French lawmakers on Monday approved a new tax on digital giants such as Facebook and Apple that has angered the United States, with Finance Minister Bruno Le Maire boasting that France was proud to be in the vanguard of such a move.
The United States has urged its NATO ally to drop the plan, with US Secretary of State Mike Pompeo warning last week that it would hurt both the American firms and the French citizens who use the platforms.
The measure was approved by 55 votes against four in the National Assembly, with five abstentions. It will then be put to vote in the Senate, or upper house, before becoming law.
The legislation, dubbed “Gafa” after Google, Amazon, Facebook and Apple, comes amid rising public outrage at the minimal tax paid by some of the world’s richest firms.
“France is honoured to be leading on such subjects,” Le Maire told parliament before the vote, saying that the draft constituted a “step… towards a fairer and more efficient taxation for the 21st century.”
Responding to the criticism from the United States, Le Maire said France was “determined” to press on with the legislation and would be “sovereign” on fiscal issues.
He said it was “unacceptable” that digital giants could make considerable profits from user data so that the “profits are made in France but the taxes are imposed abroad”.

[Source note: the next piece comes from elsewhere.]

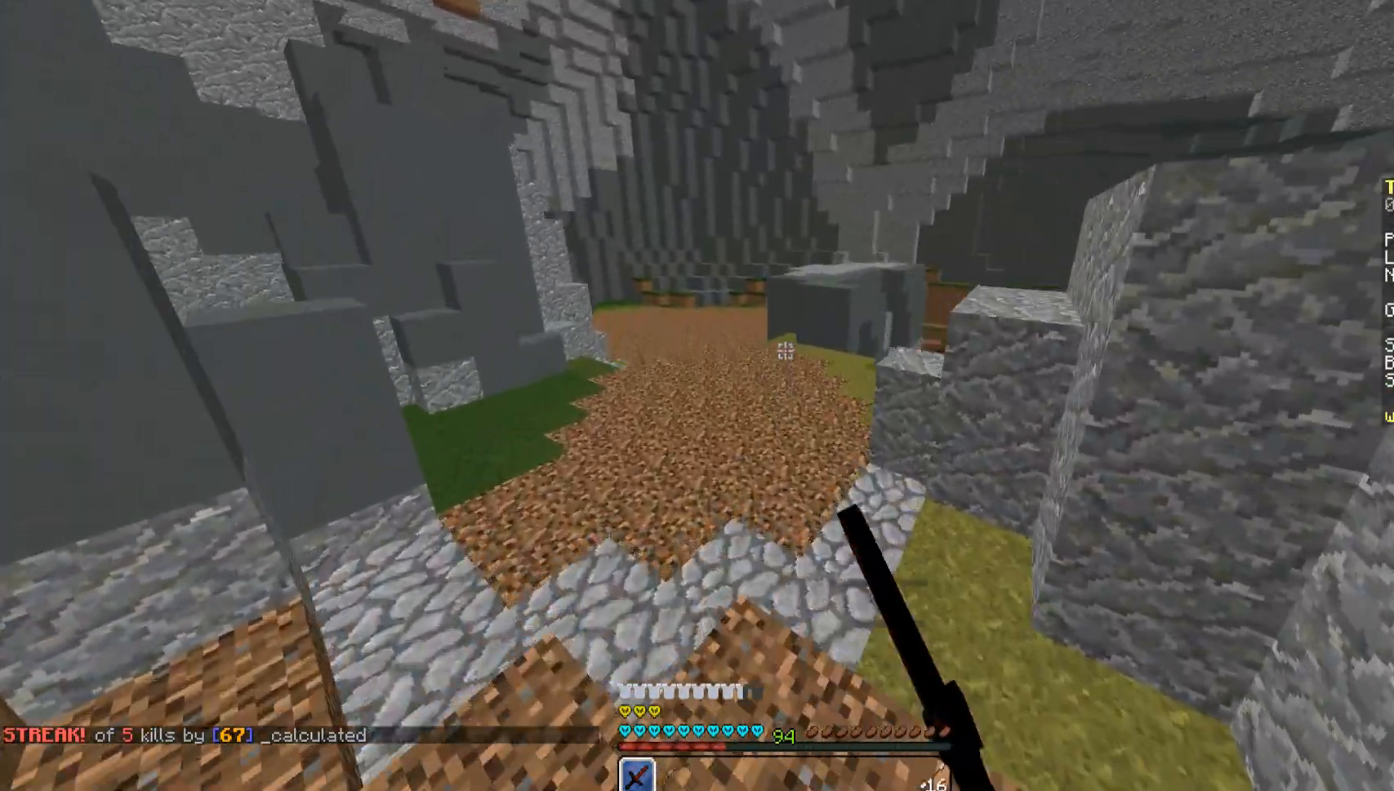
{"keys": ["space", "w"], "mouse": ["left"], "events": [[51, "a", "up"], [51, "mouse_left", "up"], [102, "mouse_left", "down"], [153, "space", "up"], [204, "mouse_left", "up"], [255, "mouse_left", "down"], [357, "mouse_left", "up"], [408, "mouse_left", "down"], [459, "space", "down"]]}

Last month, France unveiled the draft legislation to set a three percent tax on digital advertising, the sale of personal data and other revenue for any technology company that earns more than 750 million euros ($840 million) worldwide each year.
France is seeking to agree the legislation on a national level after a European Union-wide effort was scuttled by low-tax countries such as Ireland, which have wooed big technology firms.
But Le Maire insisted that a “good solution in the long term will be a multilateral solution,” vowing not to let up in efforts for an agreement within the Organisation for Economic Cooperation and Development (OECD).